Decorative and elaborate meets robust and traditional with the brogue. It is mainly characterized by its low heel and multi-piece construction, which gives it a layered and detailed look. The perforations may not work to drain water on a foot through the swamp like they were originally intended, but they will certainly attract attention.

Brogue Bourton Derby

When I think of the Brogues, the ones from Tricker’s come to mind: classic, simple, and made from soft (but strong) suede.

Archie Brogue

Grenson gives his Archie Brogue a raised studded sole.

Suede Oxfords

This shade of suede will match any suit: brown, blue, patterned tweed, textured cord; your call.


Characterized by its simple no-laces design, the moccasin comes in many styles, from split penny to tasseled tongue slipper.

Mason Horse Horsebit Loafers

From Blackstock & Weber’s FW21 collection, these two-tone horsebit loafers are traditional luxury with a contemporary twist.

New Townee Moccasins

Sleek and simple, these moccasins from nascent brand Vinny’s aren’t too stiff to look cool.

Calf Liner

Viberg calls it a slipper, but it counts as a moccasin to me.

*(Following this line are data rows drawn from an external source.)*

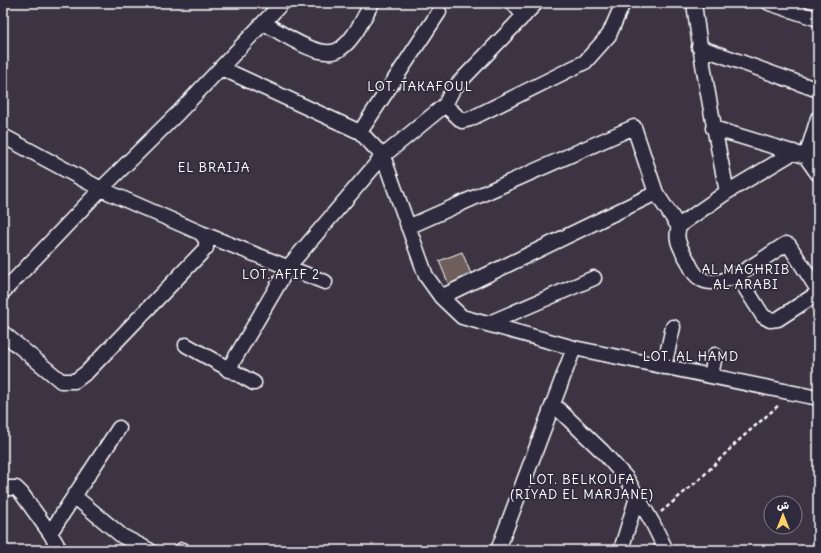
<svg xmlns="http://www.w3.org/2000/svg" width="821" height="553" viewBox="0 0 821 553" font-family="Delius,'Playpen Sans Arabic',sans-serif">
	<style>
		.building { fill: #6e5e5b; stroke: #fff }
		.lines { fill: none; stroke-linecap: round; stroke-linejoin: round }
		.street-casing { stroke: #fff; stroke-width: 17 }
		.path { stroke: #fff; stroke-width: 2.5; stroke-dasharray: 4 3; stroke-linecap: butt }
		.street { stroke: #2f2a3d; stroke-width: 14 }
		.labels { text-anchor: middle; dominant-baseline: central; stroke-width: 3.5; stroke-linejoin: round; paint-order: stroke }
		.quarter-label { font-size: 13px; letter-spacing: 1px; fill: #fff; stroke: #2f2a3d }
	</style>
	<rect width="100%" height="100%" fill="#3c3443"/>
	<filter id="ink" filterUnits="userSpaceOnUse"><feTurbulence type="fractalNoise" baseFrequency=".025" numOctaves="2"/><feDisplacementMap in="SourceGraphic" scale="8" xChannelSelector="R" yChannelSelector="G"/><feConvolveMatrix kernelMatrix="1 2 1 2 8 2 1 2 1" color-interpolation-filters="sRGB"/></filter>
	<g filter="url(#ink)">
		<!-- building -->
		<path class="building" d="M462 252 471 274 449 285 439 261Z"/>
		<g class="lines">
			<defs>
				<path id="street" d="M513 3 524 16
					M536 3 453 89 445 105 462 121 470 119 585 62 609 35 623 3
					M694 3C702 67 714 129 727 192
					M769 3 818 19
					M264 23C280 32 322 62 340 49 355 39 363 18 372 3
					M699 47 818 90
					M221 68 360 132 383 156 426 276 441 297 462 317 574 348 818 398
					M818 118 806 157 818 174
					M713 128 818 160
					M360 132 439 12
					M3 136 101 189 201 233 206 240V248L87 372 75 381H61L3 333
					M794 152 727 192 684 222 679 227C674 240 682 250 688 261 691 268 694 275 701 279 723 293 766 255 786 244L789 245 818 290
					M408 227 634 127 656 193 679 227
					M201 233 325 282
					M737 275 763 316 770 320 778 319 818 293
					M3 292 101 189 179 112 282 3
					M441 297 656 193
					M487 324 594 278
					M186 345 254 383
					M664 367 673 327
					M228 370 289 266 383 156 445 105
					M711 376 715 355
					M553 404 602 451 627 479 652 522 666 550
					M3 488H16L22 494 50 533 119 428
					M74 496 122 536 149 550
					M50 533 60 550
					M182 550H183
					M498 550 574 348
					M621 550 637 497"/>
			</defs>
			<!-- street casing -->
			<use href="#street" class="street-casing"/>
			<!-- path -->
			<path class="path" d="M661 512 701 478 737 442 780 404"/>
			<!-- street -->
			<use href="#street" class="street"/>
		</g>
	</g>
	<g class="labels">
		<!-- quarter labels -->
		<g class="quarter-label">
			<text x="420" y="86">LOT. TAKAFOUL</text>
			<text x="214" y="167">EL BRAIJA</text>
			<text x="746" y="269">AL MAGHRIB<tspan x="746" dy="15">AL ARABI</tspan></text>
			<text x="281" y="274">LOT. AFIF 2</text>
			<text x="691" y="356">LOT. AL HAMD</text>
			<text x="582" y="479">LOT. BELKOUFA<tspan x="582" dy="15">(RIYAD EL MARJANE)</tspan></text>
		</g>
	</g>
	<!-- margin -->
	<rect width="821" height="553" fill="none" stroke="#2f2a3d" stroke-width="16"/>
	<rect x="8" y="8" width="805" height="537" fill="none" stroke="#fff" stroke-width="1.5" filter="url(#ink)"/>
	<!-- north arrow -->
	<g transform="translate(783 515)"><circle r="19" fill="#2f2a3d" stroke="#827f8b"/>
	<path d="M0-3L7 15L0 10L-7 15Z" fill="#ffd166"/>
	<text y="-6" font-size="11" font-weight="bold" text-anchor="middle" fill="#ffffff">ش</text>
	</g>
</svg>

Named after a late 18th century Prussian Marshal General who commissioned the first boot of this style for his troops, the blucher is fit for war. Or, more appropriately, a business event. Don’t confuse it with the more formal oxford, which has a closed connection between the upper and the laces.

Long-winged blucher

Alden Orange Brown Longwing Bluchers, only available from J.Crew.

Blucher with plain end

Grant Stone’s Plain Toe Blucher gives you the look of an Oxford without the bulk.

Unlined Bluchers

These Alden Bluchers are unlined which means they will be lighter, more flexible and more breathable in warmer environments.

Monk strap

Don’t be afraid of broken lace. The distinctive strap replaces the laces of these new style shoes. Like the buttons on the suit jacket you’ll wear with them, the monk’s shoe comes in one and two-buckle designs.

Guillaume shoes

Rich chocolate brown double strap shoes by John Lobb. Say that six times quickly.

Detroit Double Monk Strap Shoes

These immaculately clean dress shoes from Church’s will stand out with a matte suit and go great with a tuxedo.

Double Monk loafers

Santoni here merges two types of shoes: moccasins and dress shoes with double monk strap. The result is an interesting and incredibly sophisticated hybrid.


The mules have a moment. The slipper style was born out of the habit of squashing the heel of your shoe, whether that be because it made them easier to put on and take off or that they gave you blisters. But it’s been around, and especially since Gucci launched their fur-lined slipper in 2015. These days, brands are adding larger, more durable soles to their mules, making them something you can wear all day long. without worrying about getting burned through the outsole.

Mule Ellis

The Ellis pays homage to our collective bad habit. You can wear it with the heel down or up, and I have found even after a few highs and lows that it still holds its shape.

Gancini slippers

These Ferragamo slippers have a sizeable sole, although the shoe as a whole is rather understated.

Dublin Mule

Viberg gives his Dublin Mule a boot-like tread and sturdy all-leather upper.